Revenue was 67.5 percent above the third quarter of 2011. Over the first nine months of the year, Zillow has earned $5.4 million profit on revenue of $82.5 million.

Nearly three-quarters of Zillow’s revenue came from its “marketplace” segment, which consists largely of ads from real-estate agents targeted by Zip code. That segment has become the main driver of Zillow’s business, doubling over the past 12 months; at quarter-end the company had 26,703 agent subscribers. (The rest of Zillow’s revenue, about $8.3 million in the third quarter, comes from display ads.)

For the first time, Zillow disclosed per-subscriber revenue data, following a request from the Securities and Exchange Commission that it do so. Average monthly revenue per subscriber was $270 in the third quarter, up from $263 last quarter and $242 in the third quarter of 2011.

Zillow said its Web and mobile sites had an average of 36.1 million monthly unique users in the quarter, versus 33.5 million in the second quarter

The company also said Monday it had agreed to buy Mortech, a mortgage software and services company, for $12 million in cash and 150,000 shares of restricted stock. At Monday’s closing price, that would put the total price at nearly $17.2 million.

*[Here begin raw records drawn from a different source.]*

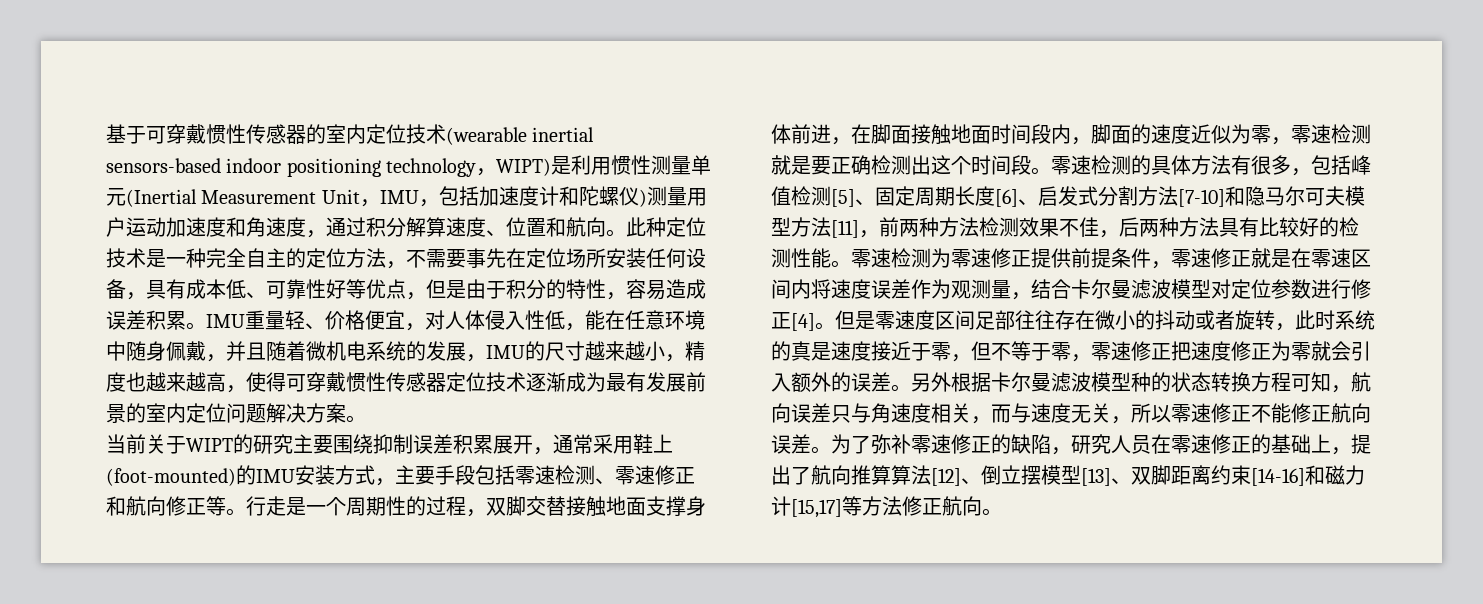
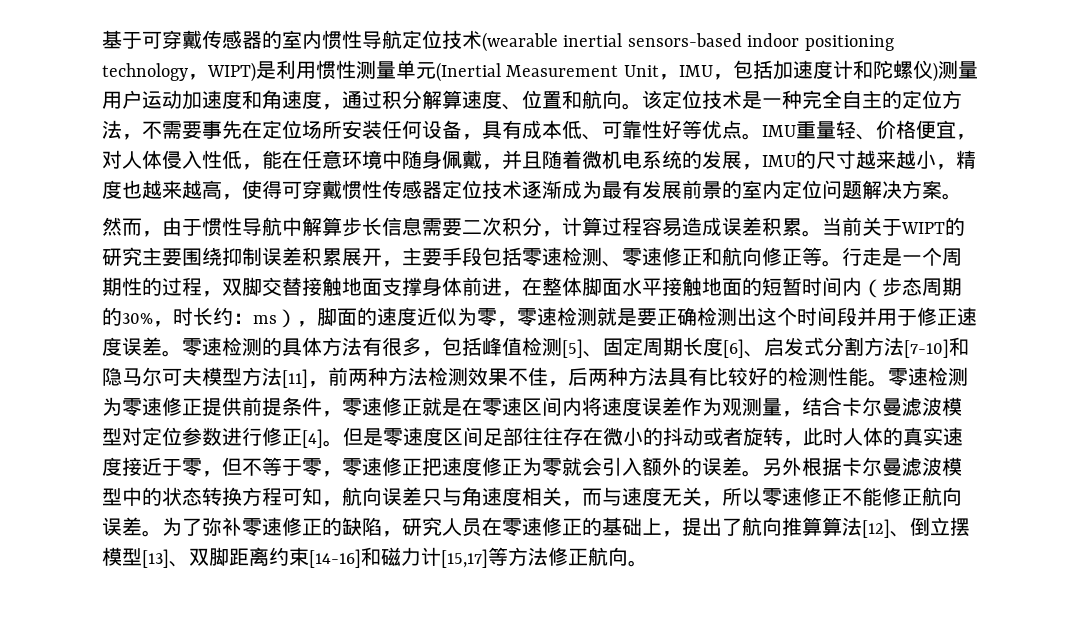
[206,124,246,144] 惯性 -> (202, 39) none
(366, 134) none -> [322,30,402,49] 惯性导航
[626,217,666,237] 此种 -> [642,90,662,109] 该
[406,279,706,300] [106,310,186,330] ，但是由于积分的特性，容易造成误差积累 -> (742, 129) none
(366, 419) none -> [102,217,822,237] 然而，由于惯性导航中解算步长信息需要二次积分，计算过程容易造成误差积累。
[553,434,673,454] [106,465,395,486] 通常采用鞋上(foot-mounted)的IMU安装方式， -> (402, 264) none
[871,124,1071,145] 脚面接触地面时间段内 -> [542,277,962,298] [102,307,297,328] 整体脚面水平接触地面的短暂时间内（步态周期的30%，时长约：ms）
(1031, 165) none -> [857,307,977,327] [102,337,162,356] 并用于修正速度误差
[1335,310,1375,330] [771,341,831,361] 系统的真是 -> [843,427,943,446] 人体的真实
[1131,372,1151,392] 种 -> [122,487,142,506] 中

Michael Graham, who follows Zillow for Canaccord Genuity, said the company’s core business remained strong, though he cut his price target on the stock to $45 from $50.

“We believe management is trading short-term profits for a stronger long-term competitive position against a very large market opportunity,” Graham wrote in a note to clients. “There is a sizable group of investors that view Zillow as a high-quality player in a large end-market and ... will view this downward move in the stock as a good entry point.”